The report also highlights that strict regulations and high costs have limited the adoption of commercial drones, compared with the established military segment and the fast expanding consumer segment.
However, the rapid development of commercial technologies, and the rising awareness of integrating drones into existing security systems and services to provide actionable intelligence will lead to explosive growth.
Other key factors that could propel significant gains in the adoption of safety and security drones are increasing competition and improving economies of scale, which will lead to prices falling.
The ongoing development of more specialised analytic software and capabilities that enable drone systems to gather crucial data for safety and security applications more quick and more efficiently could be a catalytic development.
Automation could also be a key factor in developments, which would contribute to decreasing labour costs and improving worker safety. Autonomous systems used specifically for security applications could detect anomalies in moving video feeds, as well as in network security technology that enables the drone systems to resist cyberthreats.

Given information:
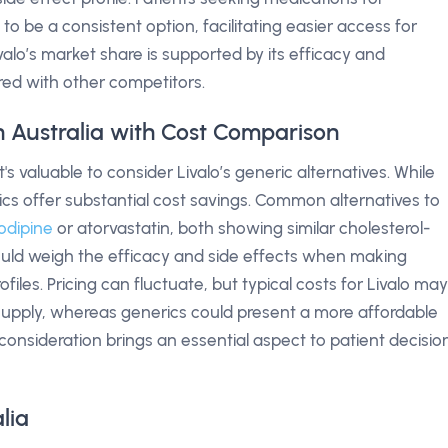
to be a consistent option, facilitating easier access for
Livalo’s market share is supported by its efficacy and
d with other competitors.
in Australia with Cost Comparison
's valuable to consider Livalo’s generic alternatives. While
ics offer substantial cost savings. Common alternatives to
odipine
or atorvastatin, both showing similar cholesterol-
ould weigh the efficacy and side effects when making
ofiles. Pricing can fluctuate, but typical costs for Livalo may
upply, whereas generics could present a more affordable
 consideration brings an essential aspect to patient decisio
lia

Using the information:
1 > According to the passage on security drones, what has limited the adoption of commercial drones?
2 > Extend the passage on security drones, starting right after its final sentence.
You can set the material aside.

Responses by item number:
1 > Strict regulations and high costs.

2 >
Meanwhile, service revenues will benefit from consulting and training services that assist end-users in choosing the most suitable drone equipment and software for their application, and in operating them.
Interest in leasing equipment to better distribute costs and benefit from software update agreements will further improve gains in the industry. In the longer term, outsourced drone operation services are expected to account for a rising share of revenue, but will compete with autonomous software.
The evolving regulatory environment will also shape the growth of sales in safety and security drones.